Daniel Lücking über die Ermittlungen gegen das Kommando Spezialkräfte

Kuscheln statt eiserner Besen

Wo bleibt eigentlich die Bundesanwaltschaft? Seit am vergangenen Dienstag der Arbeitsgruppenbericht zum Kommando Spezialkräfte (KSK) 60 Empfehlungen für die Neuausrichtung der Elitetruppe gab, tut sich angeblich etwas beim Thema Rechtsextremismus in der Truppe. Doch was? Verteidigungsministerin Annegret Kramp-Karrenbauer (CDU) lässt intern ermitteln. Sie will einen weiteren Zwischenstandsbericht für Ende Oktober abgeben. Wie viel Munition der Bundeswehr letztlich fehlt, das soll bis zum Jahresende herausgefunden werden. Scheinbar eilt das nicht.

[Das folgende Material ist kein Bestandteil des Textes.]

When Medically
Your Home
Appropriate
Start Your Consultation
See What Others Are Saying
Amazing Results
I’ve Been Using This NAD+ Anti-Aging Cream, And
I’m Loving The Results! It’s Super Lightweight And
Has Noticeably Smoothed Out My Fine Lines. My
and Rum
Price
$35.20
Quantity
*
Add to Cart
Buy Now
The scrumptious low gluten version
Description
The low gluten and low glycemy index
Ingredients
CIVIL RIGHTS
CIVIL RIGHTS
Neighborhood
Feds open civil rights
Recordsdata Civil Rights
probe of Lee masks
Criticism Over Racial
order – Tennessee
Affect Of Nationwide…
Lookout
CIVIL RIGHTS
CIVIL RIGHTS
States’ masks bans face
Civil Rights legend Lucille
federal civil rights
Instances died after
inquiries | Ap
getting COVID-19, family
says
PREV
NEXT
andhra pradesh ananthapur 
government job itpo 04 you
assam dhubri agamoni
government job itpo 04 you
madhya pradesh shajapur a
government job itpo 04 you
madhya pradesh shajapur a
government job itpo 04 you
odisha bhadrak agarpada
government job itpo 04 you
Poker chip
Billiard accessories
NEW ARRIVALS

Die 60 Maßnahmen der Ministerin suggerieren Aktivität und sind »nach vorn« ausgerichtet. Was unvermittelbar bleibt ist, dass die Bundeswehr weiterhin selbst diese Ermittlungen führen darf, obwohl sie einräumt, dass auch die Verbindungen des Militärgeheimdienstes zum rechtsradikalen Teil des Kommando Spezialkräfte untersucht werden müssen. Nun soll im kommenden halben Jahr versucht werden, den Verbleib von Munition und 62 Kilogramm Sprengstoff zu klären, die mutmaßlich in den Händen rechtsradikaler Elitesoldaten, rechter Prepper oder in privaten Depots für den »Tag X« sind. Jeder KSK-Soldat müsse entscheiden, ob er Teil der Lösung oder Teil des Problems sein wolle, meint die Ministerin. Das wirkt, wie Kuschelpädagogik, nicht aber wie der angekündigte »eiserne Besen«.